#### WORK ORDER:
Copy the first line of the entries below and every line after it through the line containing "X141502000Y-108700000D03*". Do not include pictures.

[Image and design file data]
◇ ◇ ◇ ◇ ◇
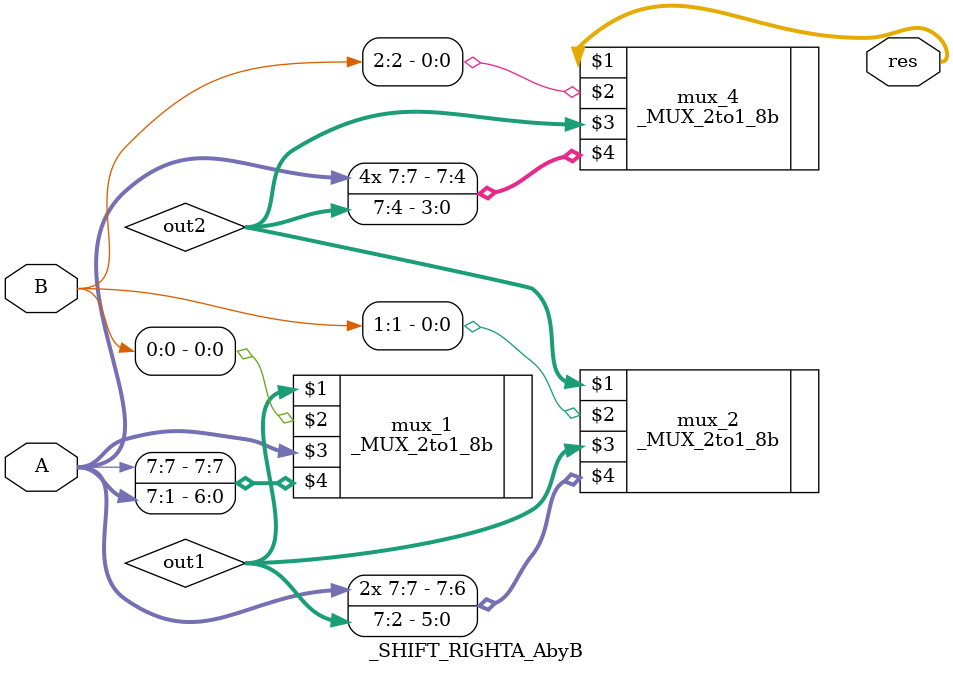
<source format=v>
module _SHIFT_LEFT_AbyB(
    output [7:0] res,
    input [7:0] A,
    input [7:0] B
    );
    wire [7:0] out1, out2;
    _MUX_2to1_8b mux_1(out1, B[0], A, {A[6:0], 1'b0});
    _MUX_2to1_8b mux_2(out2, B[1], out1, {out1[5:0], 2'b00});
    _MUX_2to1_8b mux_4(res, B[2], out2, {out2[3:0], 4'b0000});
endmodule

module _SHIFT_RIGHTL_AbyB(
    output [7:0] res,
    input [7:0] A,
    input [7:0] B
    );
    wire [7:0] out1, out2;
    _MUX_2to1_8b mux_1(out1, B[0], A, {1'b0, A[7:1]});
    _MUX_2to1_8b mux_2(out2, B[1], out1, {2'b00, out1[7:2]});
    _MUX_2to1_8b mux_4(res, B[2], out2, {4'b0000, out2[7:4]});
endmodule

module _SHIFT_RIGHTA_AbyB(
    output [7:0] res,
    input [7:0] A,
    input [7:0] B
    );
    wire [7:0] out1, out2;
    _MUX_2to1_8b mux_1(out1, B[0], A, {A[7], A[7:1]});
    _MUX_2to1_8b mux_2(out2, B[1], out1, {A[7], A[7], out1[7:2]});
    _MUX_2to1_8b mux_4(res, B[2], out2, {A[7], A[7], A[7], A[7], out2[7:4]});
endmodule
</source>
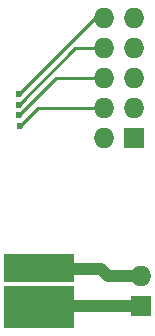
<source format=gbl>
G04 #@! TF.FileFunction,Copper,L2,Bot,Signal*
%FSLAX46Y46*%
G04 Gerber Fmt 4.6, Leading zero omitted, Abs format (unit mm)*
G04 Created by KiCad (PCBNEW 0.201510090346+6256~30~ubuntu14.04.1-product) date Son 11 Okt 2015 11:49:56 CEST*
%MOMM*%
G01*
G04 APERTURE LIST*
%ADD10C,0.200000*%
%ADD11R,1.000000X1.000000*%
%ADD12R,6.000000X2.420000*%
%ADD13R,6.000000X3.630000*%
%ADD14R,1.727200X1.727200*%
%ADD15O,1.727200X1.727200*%
%ADD16C,0.600000*%
%ADD17C,0.250000*%
%ADD18C,1.000000*%
G04 APERTURE END LIST*
D10*
D11*
X141502000Y-110700000D03*
X141502000Y-109700000D03*
X141502000Y-108700000D03*
X144502000Y-110700000D03*
X144502000Y-109700000D03*
X144502000Y-108700000D03*
X143502000Y-110700000D03*
X143502000Y-109700000D03*
X143502000Y-108700000D03*
X142502000Y-108700000D03*
X142502000Y-110700000D03*
X142502000Y-106950000D03*
X143502000Y-106950000D03*
X141502000Y-106950000D03*
X144502000Y-106950000D03*
X141502000Y-105950000D03*
X142502000Y-105950000D03*
X143502000Y-105950000D03*
X142502000Y-109700000D03*
D12*
X143002000Y-106450000D03*
D11*
X144502000Y-105950000D03*
D13*
X143002000Y-109750000D03*
D14*
X151000000Y-95500000D03*
D15*
X148460000Y-95500000D03*
X151000000Y-92960000D03*
X148460000Y-92960000D03*
X151000000Y-90420000D03*
X148460000Y-90420000D03*
X151000000Y-87880000D03*
X148460000Y-87880000D03*
X151000000Y-85340000D03*
X148460000Y-85340000D03*
D14*
X151638000Y-109728000D03*
D15*
X151638000Y-107188000D03*
D16*
X141300000Y-91750000D03*
X141300000Y-92650000D03*
X141300000Y-93550000D03*
X141350000Y-94500000D03*
D17*
X141300000Y-91750000D02*
X147710000Y-85340000D01*
X147710000Y-85340000D02*
X148460000Y-85340000D01*
X146070000Y-87880000D02*
X148460000Y-87880000D01*
X141300000Y-92650000D02*
X146070000Y-87880000D01*
X144430000Y-90420000D02*
X148460000Y-90420000D01*
X141300000Y-93550000D02*
X144430000Y-90420000D01*
X142890000Y-92960000D02*
X148460000Y-92960000D01*
X141350000Y-94500000D02*
X142890000Y-92960000D01*
D18*
X151638000Y-107188000D02*
X148844000Y-107188000D01*
X148206001Y-106550001D02*
X143000000Y-106550001D01*
X148844000Y-107188000D02*
X148206001Y-106550001D01*
X151638000Y-109728000D02*
X143122001Y-109728000D01*
X143122001Y-109728000D02*
X143000000Y-109850001D01*
M02*

</source>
◇ ◇ ◇ ◇ ◇
#### TASK ANSWER:
<source format=v>
module _SHIFT_LEFT_AbyB(
    output [7:0] res,
    input [7:0] A,
    input [7:0] B
    );
    wire [7:0] out1, out2;
    _MUX_2to1_8b mux_1(out1, B[0], A, {A[6:0], 1'b0});
    _MUX_2to1_8b mux_2(out2, B[1], out1, {out1[5:0], 2'b00});
    _MUX_2to1_8b mux_4(res, B[2], out2, {out2[3:0], 4'b0000});
endmodule

module _SHIFT_RIGHTL_AbyB(
    output [7:0] res,
    input [7:0] A,
    input [7:0] B
    );
    wire [7:0] out1, out2;
    _MUX_2to1_8b mux_1(out1, B[0], A, {1'b0, A[7:1]});
    _MUX_2to1_8b mux_2(out2, B[1], out1, {2'b00, out1[7:2]});
    _MUX_2to1_8b mux_4(res, B[2], out2, {4'b0000, out2[7:4]});
endmodule

module _SHIFT_RIGHTA_AbyB(
    output [7:0] res,
    input [7:0] A,
    input [7:0] B
    );
    wire [7:0] out1, out2;
    _MUX_2to1_8b mux_1(out1, B[0], A, {A[7], A[7:1]});
    _MUX_2to1_8b mux_2(out2, B[1], out1, {A[7], A[7], out1[7:2]});
    _MUX_2to1_8b mux_4(res, B[2], out2, {A[7], A[7], A[7], A[7], out2[7:4]});
endmodule
</source>
<source format=gbl>
G04 #@! TF.FileFunction,Copper,L2,Bot,Signal*
%FSLAX46Y46*%
G04 Gerber Fmt 4.6, Leading zero omitted, Abs format (unit mm)*
G04 Created by KiCad (PCBNEW 0.201510090346+6256~30~ubuntu14.04.1-product) date Son 11 Okt 2015 11:49:56 CEST*
%MOMM*%
G01*
G04 APERTURE LIST*
%ADD10C,0.200000*%
%ADD11R,1.000000X1.000000*%
%ADD12R,6.000000X2.420000*%
%ADD13R,6.000000X3.630000*%
%ADD14R,1.727200X1.727200*%
%ADD15O,1.727200X1.727200*%
%ADD16C,0.600000*%
%ADD17C,0.250000*%
%ADD18C,1.000000*%
G04 APERTURE END LIST*
D10*
D11*
X141502000Y-110700000D03*
X141502000Y-109700000D03*
X141502000Y-108700000D03*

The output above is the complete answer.